В спальне царил полумрак: похоже, она задремала, едва рухнув на постель, ещё в одежде и даже не успев разуться. С трудом, но Лизавета заставила себя сесть, протёрла глаза кончиками пальцев и хрипло спросонья откликнулась:
— Да?
Тут же показалась Настасья. Лизавета не сдержала улыбки — сколько раз они сидели рядышком вечерами, обсуждая прошедший день. Настасья знала о ней больше родных и больше исповедника, именно ей Лизавета всегда поверяла свои сокровенные тайны, свои истинные желания, свои осторожные сомнения.
— Как вы, господарыня? — спросила та, без спроса усаживаясь на край кровати.
Лизавета хотела сказать: «В порядке», — но поняла, что солгать не поворачивается язык. Приветливая улыбка её вмиг стала грустной, и это не укрылось от Настасьи, которая озабоченно нахмурилась.
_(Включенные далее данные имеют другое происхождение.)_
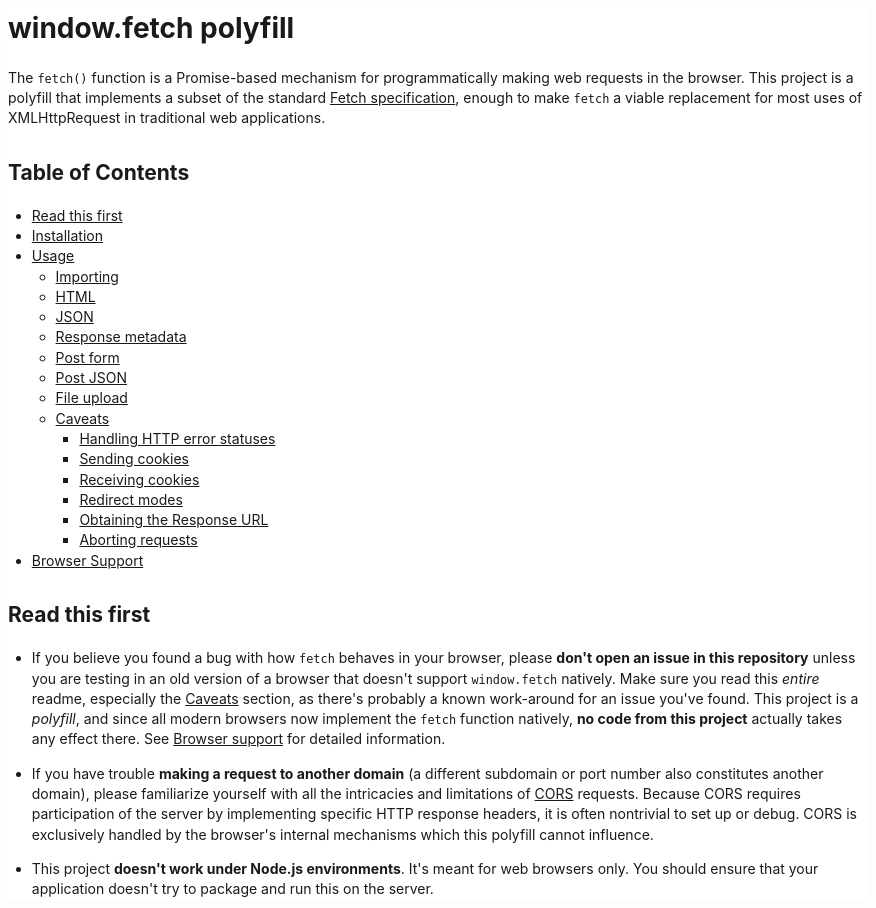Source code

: # window.fetch polyfill

The `fetch()` function is a Promise-based mechanism for programmatically making
web requests in the browser. This project is a polyfill that implements a subset
of the standard [Fetch specification][], enough to make `fetch` a viable
replacement for most uses of XMLHttpRequest in traditional web applications.

## Table of Contents

- [Read this first](#read-this-first)
- [Installation](#installation)
- [Usage](#usage)
  - [Importing](#importing)
  - [HTML](#html)
  - [JSON](#json)
  - [Response metadata](#response-metadata)
  - [Post form](#post-form)
  - [Post JSON](#post-json)
  - [File upload](#file-upload)
  - [Caveats](#caveats)
    - [Handling HTTP error statuses](#handling-http-error-statuses)
    - [Sending cookies](#sending-cookies)
    - [Receiving cookies](#receiving-cookies)
    - [Redirect modes](#redirect-modes)
    - [Obtaining the Response URL](#obtaining-the-response-url)
    - [Aborting requests](#aborting-requests)
- [Browser Support](#browser-support)

## Read this first

- If you believe you found a bug with how `fetch` behaves in your browser,
  please **don't open an issue in this repository** unless you are testing in
  an old version of a browser that doesn't support `window.fetch` natively.
  Make sure you read this _entire_ readme, especially the [Caveats](#caveats)
  section, as there's probably a known work-around for an issue you've found.
  This project is a _polyfill_, and since all modern browsers now implement the
  `fetch` function natively, **no code from this project** actually takes any
  effect there. See [Browser support](#browser-support) for detailed
  information.

- If you have trouble **making a request to another domain** (a different
  subdomain or port number also constitutes another domain), please familiarize
  yourself with all the intricacies and limitations of [CORS][] requests.
  Because CORS requires participation of the server by implementing specific
  HTTP response headers, it is often nontrivial to set up or debug. CORS is
  exclusively handled by the browser's internal mechanisms which this polyfill
  cannot influence.

- This project **doesn't work under Node.js environments**. It's meant for web
  browsers only. You should ensure that your application doesn't try to package
  and run this on the server.


[fetch specification]: https://fetch.spec.whatwg.org
[cors]: https://developer.mozilla.org/en-US/docs/Web/HTTP/Access_control_CORS "Cross-origin resource sharing"
[csrf]: https://www.owasp.org/index.php/Cross-Site_Request_Forgery_(CSRF)_Prevention_Cheat_Sheet "Cross-site request forgery"
[forbidden header name]: https://developer.mozilla.org/en-US/docs/Glossary/Forbidden_header_name
[releases]: https://github.com/github/fetch/releases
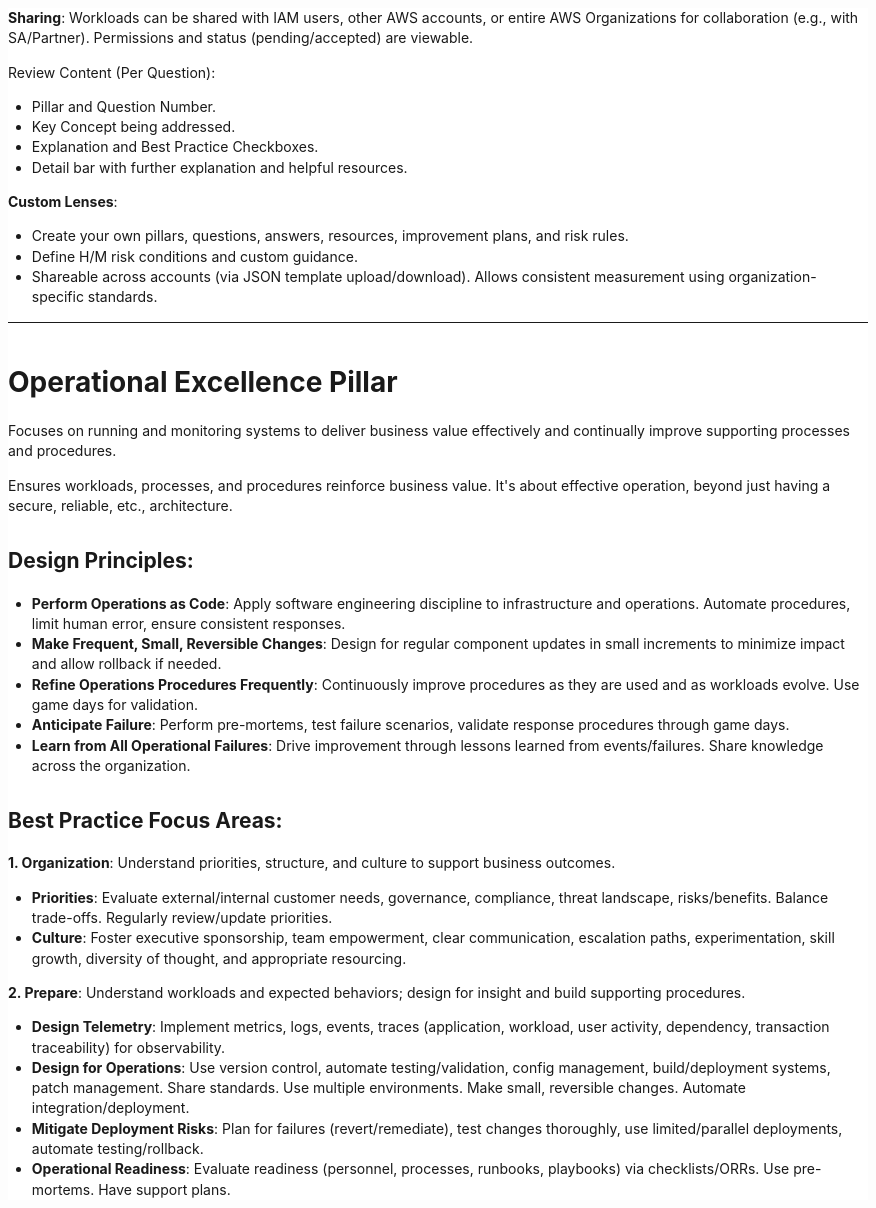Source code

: **Sharing**: Workloads can be shared with IAM users, other AWS accounts, or entire AWS Organizations for collaboration (e.g., with SA/Partner). Permissions and status (pending/accepted) are viewable.

Review Content (Per Question):

- Pillar and Question Number.
- Key Concept being addressed.
- Explanation and Best Practice Checkboxes.
- Detail bar with further explanation and helpful resources.

**Custom Lenses**:

- Create your own pillars, questions, answers, resources, improvement plans, and risk rules.
- Define H/M risk conditions and custom guidance.
- Shareable across accounts (via JSON template upload/download). Allows consistent measurement using organization-specific standards.

***

# Operational Excellence Pillar

Focuses on running and monitoring systems to deliver business value effectively and continually improve supporting processes and procedures.

Ensures workloads, processes, and procedures reinforce business value. It's about effective operation, beyond just having a secure, reliable, etc., architecture.

## Design Principles:

- **Perform Operations as Code**: Apply software engineering discipline to infrastructure and operations. Automate procedures, limit human error, ensure consistent responses.
- **Make Frequent, Small, Reversible Changes**: Design for regular component updates in small increments to minimize impact and allow rollback if needed.
- **Refine Operations Procedures Frequently**: Continuously improve procedures as they are used and as workloads evolve. Use game days for validation.
- **Anticipate Failure**: Perform pre-mortems, test failure scenarios, validate response procedures through game days.
- **Learn from All Operational Failures**: Drive improvement through lessons learned from events/failures. Share knowledge across the organization.

## Best Practice Focus Areas:

**1\. Organization**: Understand priorities, structure, and culture to support business outcomes.

- **Priorities**: Evaluate external/internal customer needs, governance, compliance, threat landscape, risks/benefits. Balance trade-offs. Regularly review/update priorities.
- **Culture**: Foster executive sponsorship, team empowerment, clear communication, escalation paths, experimentation, skill growth, diversity of thought, and appropriate resourcing.

**2\. Prepare**: Understand workloads and expected behaviors; design for insight and build supporting procedures.

- **Design Telemetry**: Implement metrics, logs, events, traces (application, workload, user activity, dependency, transaction traceability) for observability.
- **Design for Operations**: Use version control, automate testing/validation, config management, build/deployment systems, patch management. Share standards. Use multiple environments. Make small, reversible changes. Automate integration/deployment.
- **Mitigate Deployment Risks**: Plan for failures (revert/remediate), test changes thoroughly, use limited/parallel deployments, automate testing/rollback.
- **Operational Readiness**: Evaluate readiness (personnel, processes, runbooks, playbooks) via checklists/ORRs. Use pre-mortems. Have support plans.

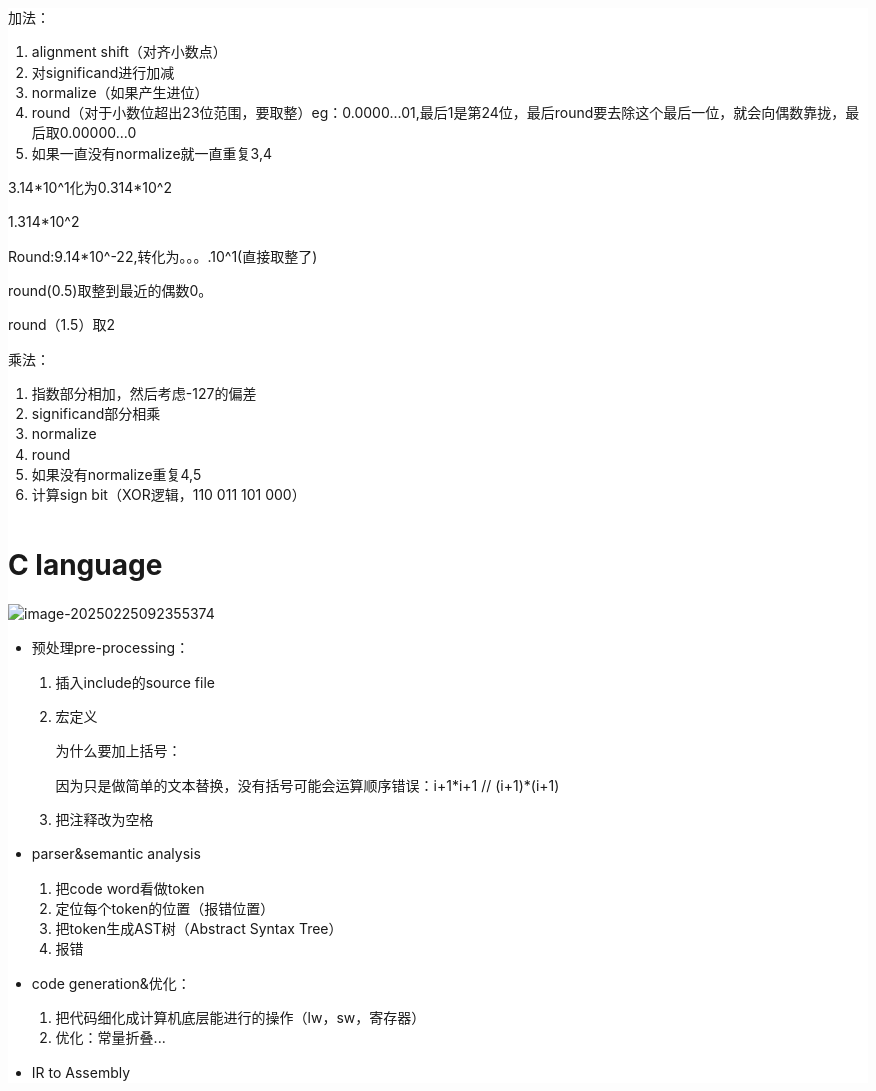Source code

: 加法：

1. alignment shift（对齐小数点）
2. 对significand进行加减
3. normalize（如果产生进位）
4. round（对于小数位超出23位范围，要取整）eg：0.0000...01,最后1是第24位，最后round要去除这个最后一位，就会向偶数靠拢，最后取0.00000...0
5. 如果一直没有normalize就一直重复3,4

3.14\*10^1化为0.314\*10^2

1.314*10^2

Round:9.14*10^-22,转化为。。。.10^1(直接取整了)

round(0.5)取整到最近的偶数0。

round（1.5）取2

乘法：

1. 指数部分相加，然后考虑-127的偏差
2. significand部分相乘
3. normalize
4. round
5. 如果没有normalize重复4,5
6. 计算sign bit（XOR逻辑，110 011 101 000）





# C language

![image-20250225092355374](C:\Users\ASUS\AppData\Roaming\Typora\typora-user-images\image-20250225092355374.png)

- 预处理pre-processing：

  1. 插入include的source file

  2. 宏定义

     为什么要加上括号：

     因为只是做简单的文本替换，没有括号可能会运算顺序错误：i+1\*i+1 // (i+1)\*(i+1)

  3. 把注释改为空格

- parser&semantic analysis

  1. 把code word看做token
  2. 定位每个token的位置（报错位置）
  3. 把token生成AST树（Abstract Syntax Tree）
  4. 报错

- code generation&优化：
  1. 把代码细化成计算机底层能进行的操作（lw，sw，寄存器）
  2. 优化：常量折叠...

- IR to Assembly
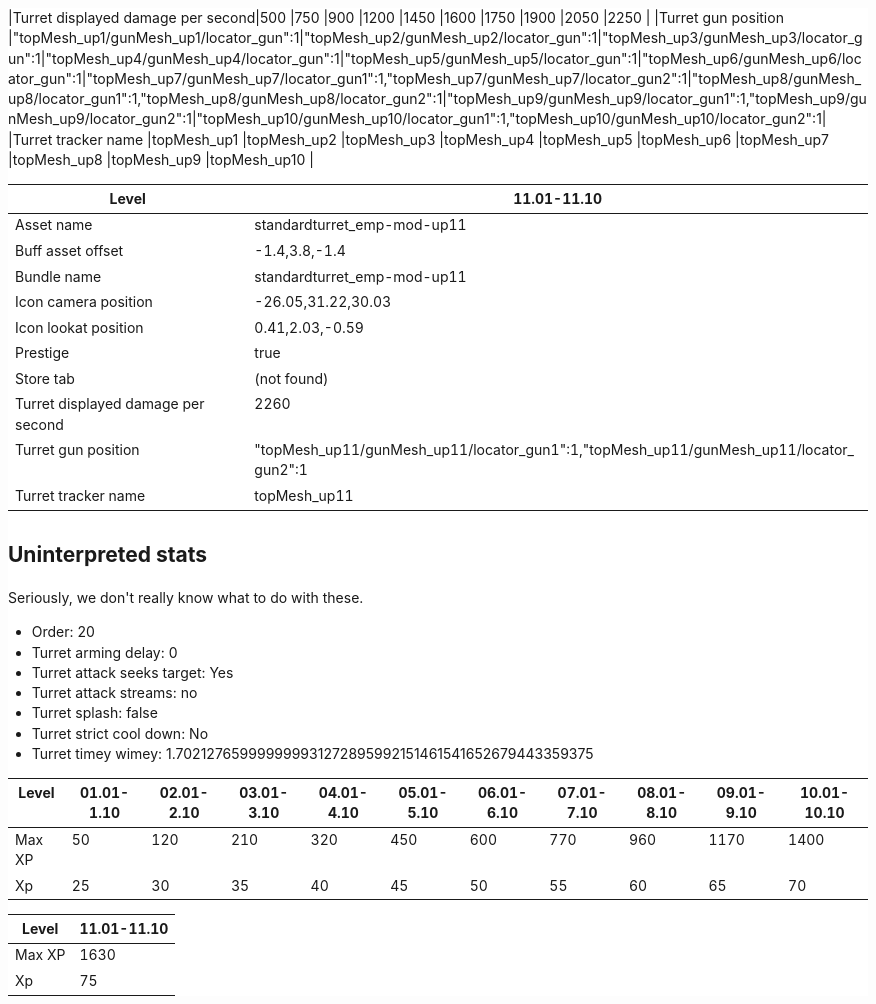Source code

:|Turret displayed damage per second|500                                    |750                                    |900                                    |1200                                   |1450                                   |1600                                   |1750                                                                             |1900                                                                             |2050                                                                             |2250                                                                                 |
|Turret gun position               |"topMesh_up1/gunMesh_up1/locator_gun":1|"topMesh_up2/gunMesh_up2/locator_gun":1|"topMesh_up3/gunMesh_up3/locator_gun":1|"topMesh_up4/gunMesh_up4/locator_gun":1|"topMesh_up5/gunMesh_up5/locator_gun":1|"topMesh_up6/gunMesh_up6/locator_gun":1|"topMesh_up7/gunMesh_up7/locator_gun1":1,"topMesh_up7/gunMesh_up7/locator_gun2":1|"topMesh_up8/gunMesh_up8/locator_gun1":1,"topMesh_up8/gunMesh_up8/locator_gun2":1|"topMesh_up9/gunMesh_up9/locator_gun1":1,"topMesh_up9/gunMesh_up9/locator_gun2":1|"topMesh_up10/gunMesh_up10/locator_gun1":1,"topMesh_up10/gunMesh_up10/locator_gun2":1|
|Turret tracker name               |topMesh_up1                            |topMesh_up2                            |topMesh_up3                            |topMesh_up4                            |topMesh_up5                            |topMesh_up6                            |topMesh_up7                                                                      |topMesh_up8                                                                      |topMesh_up9                                                                      |topMesh_up10                                                                         |


|Level                             |11.01-11.10                                                                          |
|----------------------------------|-------------------------------------------------------------------------------------|
|Asset name                        |standardturret_emp-mod-up11                                                          |
|Buff asset offset                 |-1.4,3.8,-1.4                                                                        |
|Bundle name                       |standardturret_emp-mod-up11                                                          |
|Icon camera position              |-26.05,31.22,30.03                                                                   |
|Icon lookat position              |0.41,2.03,-0.59                                                                      |
|Prestige                          |true                                                                                 |
|Store tab                         |(not found)                                                                          |
|Turret displayed damage per second|2260                                                                                 |
|Turret gun position               |"topMesh_up11/gunMesh_up11/locator_gun1":1,"topMesh_up11/gunMesh_up11/locator_gun2":1|
|Turret tracker name               |topMesh_up11                                                                         |


## Uninterpreted stats

Seriously, we don't really know what to do with these.

  * Order: 20
  * Turret arming delay: 0
  * Turret attack seeks target: Yes
  * Turret attack streams: no
  * Turret splash: false
  * Turret strict cool down: No
  * Turret timey wimey: 1.702127659999999931272895992151461541652679443359375

|Level |01.01-1.10|02.01-2.10|03.01-3.10|04.01-4.10|05.01-5.10|06.01-6.10|07.01-7.10|08.01-8.10|09.01-9.10|10.01-10.10|
|------|----------|----------|----------|----------|----------|----------|----------|----------|----------|-----------|
|Max XP|50        |120       |210       |320       |450       |600       |770       |960       |1170      |1400       |
|Xp    |25        |30        |35        |40        |45        |50        |55        |60        |65        |70         |


|Level |11.01-11.10|
|------|-----------|
|Max XP|1630       |
|Xp    |75         |

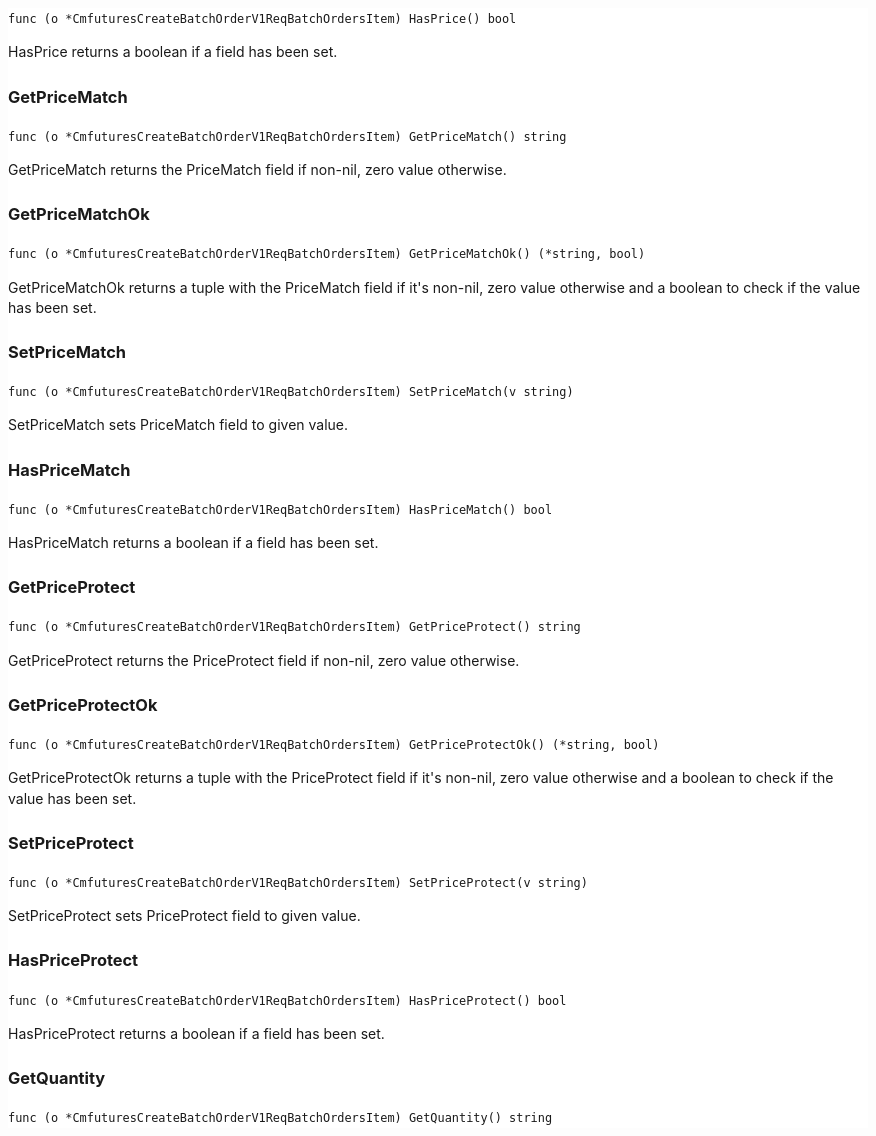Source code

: `func (o *CmfuturesCreateBatchOrderV1ReqBatchOrdersItem) HasPrice() bool`

HasPrice returns a boolean if a field has been set.

### GetPriceMatch

`func (o *CmfuturesCreateBatchOrderV1ReqBatchOrdersItem) GetPriceMatch() string`

GetPriceMatch returns the PriceMatch field if non-nil, zero value otherwise.

### GetPriceMatchOk

`func (o *CmfuturesCreateBatchOrderV1ReqBatchOrdersItem) GetPriceMatchOk() (*string, bool)`

GetPriceMatchOk returns a tuple with the PriceMatch field if it's non-nil, zero value otherwise
and a boolean to check if the value has been set.

### SetPriceMatch

`func (o *CmfuturesCreateBatchOrderV1ReqBatchOrdersItem) SetPriceMatch(v string)`

SetPriceMatch sets PriceMatch field to given value.

### HasPriceMatch

`func (o *CmfuturesCreateBatchOrderV1ReqBatchOrdersItem) HasPriceMatch() bool`

HasPriceMatch returns a boolean if a field has been set.

### GetPriceProtect

`func (o *CmfuturesCreateBatchOrderV1ReqBatchOrdersItem) GetPriceProtect() string`

GetPriceProtect returns the PriceProtect field if non-nil, zero value otherwise.

### GetPriceProtectOk

`func (o *CmfuturesCreateBatchOrderV1ReqBatchOrdersItem) GetPriceProtectOk() (*string, bool)`

GetPriceProtectOk returns a tuple with the PriceProtect field if it's non-nil, zero value otherwise
and a boolean to check if the value has been set.

### SetPriceProtect

`func (o *CmfuturesCreateBatchOrderV1ReqBatchOrdersItem) SetPriceProtect(v string)`

SetPriceProtect sets PriceProtect field to given value.

### HasPriceProtect

`func (o *CmfuturesCreateBatchOrderV1ReqBatchOrdersItem) HasPriceProtect() bool`

HasPriceProtect returns a boolean if a field has been set.

### GetQuantity

`func (o *CmfuturesCreateBatchOrderV1ReqBatchOrdersItem) GetQuantity() string`
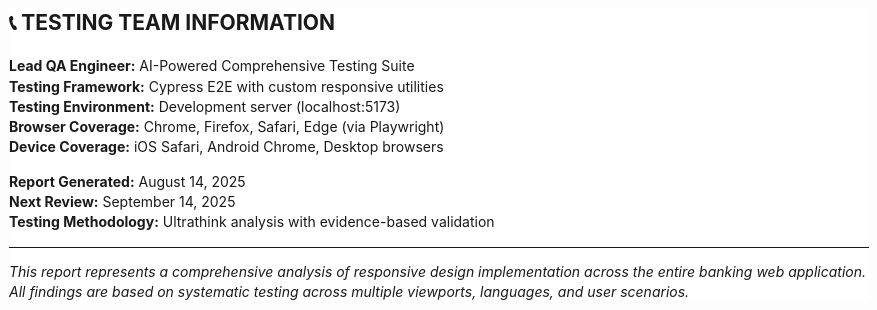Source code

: 
## 📞 TESTING TEAM INFORMATION

**Lead QA Engineer:** AI-Powered Comprehensive Testing Suite  
**Testing Framework:** Cypress E2E with custom responsive utilities  
**Testing Environment:** Development server (localhost:5173)  
**Browser Coverage:** Chrome, Firefox, Safari, Edge (via Playwright)  
**Device Coverage:** iOS Safari, Android Chrome, Desktop browsers

**Report Generated:** August 14, 2025  
**Next Review:** September 14, 2025  
**Testing Methodology:** Ultrathink analysis with evidence-based validation

---

*This report represents a comprehensive analysis of responsive design implementation across the entire banking web application. All findings are based on systematic testing across multiple viewports, languages, and user scenarios.*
— Я не знаю, Настасьюшка, — прошептала Лизавета, будто боялась собственных слов. — Когда всё случилось, я ужасно хотела домой. А теперь…
— А что же… — служанка запнулась, не уверенная, стоит ли задавать вопрос, вертевшийся на языке, — что же с вами всё же случилось? У нас разное говорили: то, мол, отец вас увёз, чтобы замуж выдать; то, якобы, на самом деле вас злому духу за удачу в делах продали.
Неожиданно для себя, Лизавета коротко рассмеялась. Оба слуха показались ей забавными: если бы отец и впрямь удачно выдавал её замуж, то обязательно сыграл пышную свадьбу — такую, чтобы полгорода потом о ней говорили. Что же касается злого духа…
— Ты не поверишь, но дух там и вправду был. Только не злой.
Настасья смотрела недоверчиво, явно ожидая, что вот сейчас Лизавета признается в шутке. Та вздохнула — и начала рассказывать с самого начала, наблюдая, как с каждой минутой служанка меняется в лице. По первости она выглядела как ребёнок, которому пытаются выдать сказку за чистую монету. Но постепенно морщинка на лбу разглаживалась, а лицо становилось восторженно-детским. Приключения Лизаветы у берега озера, рассказанные в уютной комнате под звуки горящего очага, и впрямь захватывали, очаровывали. Даже смерть русалки тут не казалась страшной — подумаешь, ведь это всего лишь байка, нашёптанная тихонечко на ночь!
Но для Лизаветы это была не байка, а жизнь. И, когда на глаза её навернулись слёзы от осознания, что всё прошло, Настасья тоже как будто поверила. Взгляд её вдруг стал серьёзным-серьёзным, а потом она, кивнув, словно решаясь на что-то, притянула Лизавету в свои объятия. Тёплые руки, внимание, добрые слова, которые служанка бормотала куда-то в её макушку — всё это лучше, чем пережитые потрясения, слова отца и собственные мысли пробудили в Лизавете запрятанные тревоги.
Она громко всхлипнула и разрыдалась в голос, и Настасья обняла её крепче. Она гладила Лизавету по плечам, пока та плакала, порою невнятно причитая обо всём: о свалившемся на её плечи чувстве вины, о казавшемся неправильным поведении отца, о тоске по озёрной семье — ведь Лад, Ольга и даже Яр за прошедшие недели стали для неё второй семьёй, как бы странно то ни звучало!..
Настасья слушала. Настасья кивала, угукала и делала то, что ей и полагалось: она заботилась о своей господарыне.
Неизвестно, сколько они просидели так, но Лизавета за это время успела выплакать все слёзы. Глаза её высохли, дрожь унялась, сердце наконец успокоилось, и сама она отняла щёку от груди преданной служанки. Та поглядела на хозяйку с сожалением, покачала головой:
— Что же вам пришлось пережить…
И Лизавета застыла, понимая, что Настасья так до конца и не поверила. Словно вторя этому печальному озарению, за окном началась гроза.
28
На следующее утро она проснулась отвратительно, неуместно бодрой. Лизавета хотела ощущать слабость, хотела чувствовать тошноту, давление в груди, боль в висках — она жаждала физических страданий, которые смогли бы заглушить волнения, бушевавшие внутри. Она чувствовала себя преданной, оставленной, брошенной. Она чувствовала себя одинокой.